I don't really buy that shell / awk is "too weak" to deal with JSON, the ecosystem of tools is just fairly immature as most of the shells common tools predate JSON by at least a decade. `jq` being a pretty reasonable addition to the standard set of tools included in environments by default.
IMO the real problem is that JSON doesn't work very well at as a because it's core abstraction is objects. It's a pain to deal with in pretty much every statically typed non-object oriented language unless you parse it into native, predefined data structures (think annotated Go structs, Rust, etc.).
- comex 2 days ago
  
  I'd say that awk really is too weak. Awk has a grand total of 2 data types: strings, and associative arrays mapping strings to strings. There is no support for arbitrarily nested data structures. You can simulate them with arrays if you really want to, or you could shell out to jq, but it's definitely swimming upstream.
  Most languages aren't quite that bad. Even if they can't handle JSON very ergonomically, almost every language has at least some concept of nesting objects inside other objects.
  What about shell? Just like awk, bash and zsh have a limited number of data types (the same two as awk plus non-associative arrays). So arguably it has the same problem. On the other hand, as you say, in shell it's perfectly idiomatic to use external tools, and jq is one such tool, available on an increasing number of systems. So you may as well store JSON data in your string variables and use jq to access it as needed. Probably won't be any slower than the calls to sed or awk or cut that fill out most shell scripts.
  Now, personally, I've gotten into the habit of writing shell scripts with minimal use of external tools. If you stick to shell builtins, your script will run much faster. And both bash and zsh have a pretty decent suite of string manipulation tools, including some regex support, so you often don't actually need sed or awk or cut.

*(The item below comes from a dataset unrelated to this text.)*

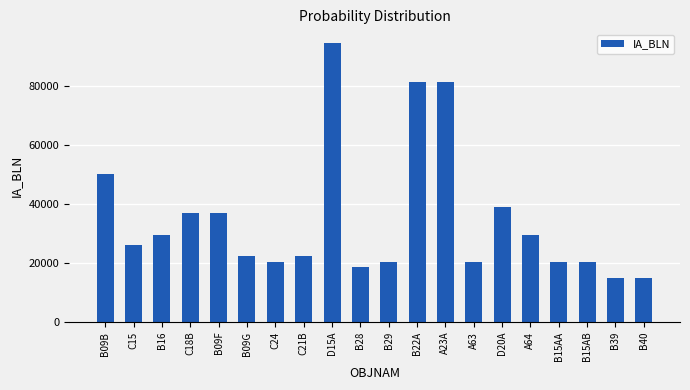

Reading right to left, what are all the values shown in this chart?

B40=14816	B39=14816	B15AB=20372	B15AA=20372	A64=29632	D20A=38892	A63=20372	A23A=81488	B22A=81488	B29=20372	B28=18520	D15A=94452	C21B=22224	C24=20372	B09G=22224	B09F=37040	C18B=37040	B16=29632	C15=25928	B09B=50004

However, this also rules out jq, and neither shell has any remotely comparable builtin.
  But you might reasonably object that if I care about speed, I would be better off using a real programming language!
Brian_K_White 2 days ago

The same author already had made the more thorough jawk. They explicitly said they wanted a cut down version. It's not illegal to want a cut down version of something.

izabera 2 days ago

did something along those lines a while ago https://github.com/izabera/j trying to keep an interface similar to jq

wutwutwat 3 days ago

Your scientists were so preoccupied with whether or not they could, they didn't stop to think if they should.

teddyh 3 days ago

“except Unicode escape sequences”

Brian_K_White 2 days ago

The same author also made jawk which is more thorough. This is explicitly stated to be a cut down version.

cAtte_ 2 days ago

just use nushell man

1vuio0pswjnm7 2 days ago

I use flex. Faster than awk or python. It produces relatively seems to be available "everywhere" because it is a build requirement for so many software programs. For exampole, NetBSD toolchain includes it. It is a build requirement for Linux kernel.^1 I have even used it with Interix SFU on Windows before WSL existed.

I do not use jq. Too complicated for me. Overkill. I created statically-linked program less than half the size of official statically-linked jq that is adequate for own needs. flex is a build requirement for jq.

1. https://www.kernel.org/doc/Documentation/admin-guide/quickly...

1vuio0pswjnm7 2 days ago

Using C program generated with flex is faster than AWK or Python. Flex is required to compile the awk interpreter, as well as the jq interpreter. I use a custom scanner generated by flex to process JSON.